Dataset entries
----

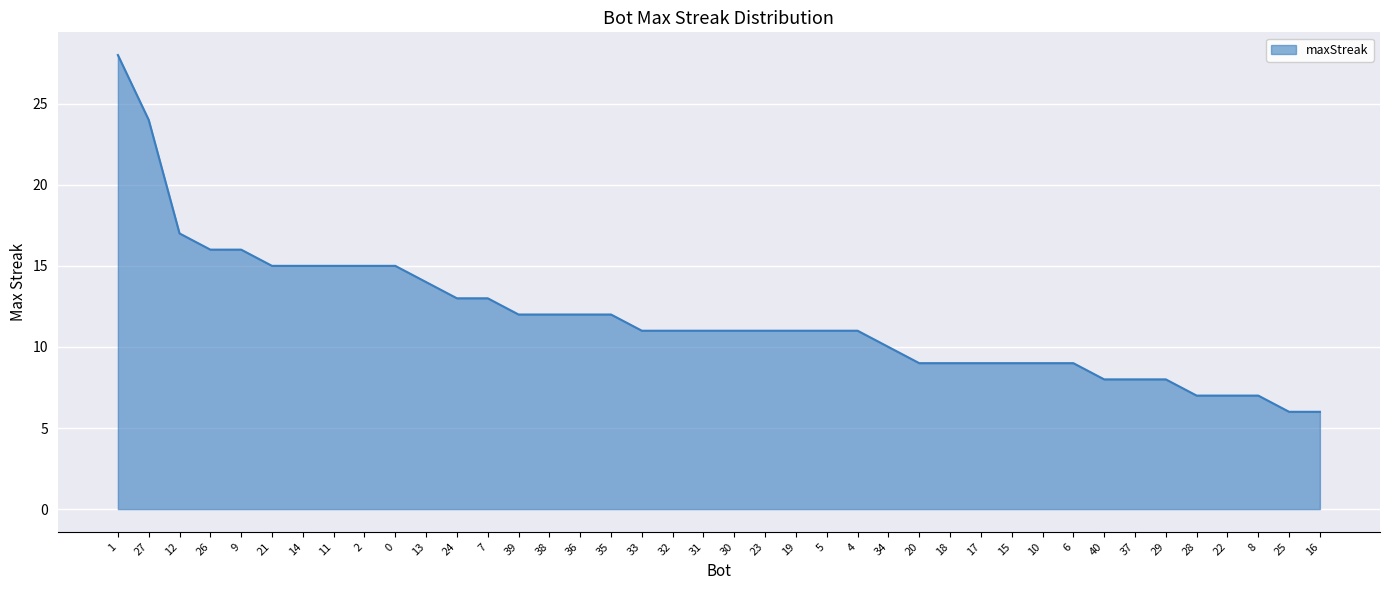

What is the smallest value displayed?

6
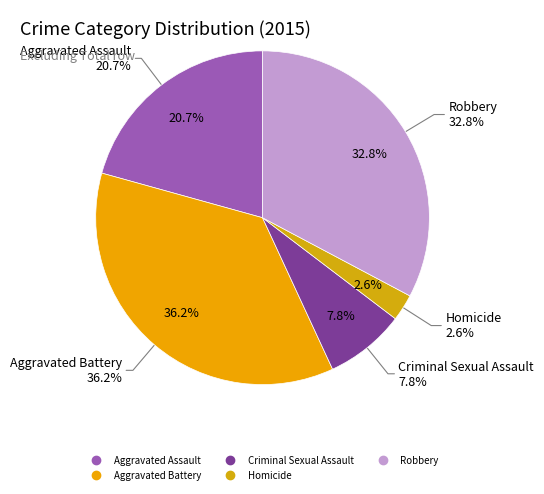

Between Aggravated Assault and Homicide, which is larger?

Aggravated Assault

----

WORK REQUEST
Can you write out all of the lines above again, replacing "displayed" with "shown" and keeping everything else the same, but leaving the pictures out?

WRITTEN RESPONSE
What is the smallest value shown?

6

Between Aggravated Assault and Homicide, which is larger?

Aggravated Assault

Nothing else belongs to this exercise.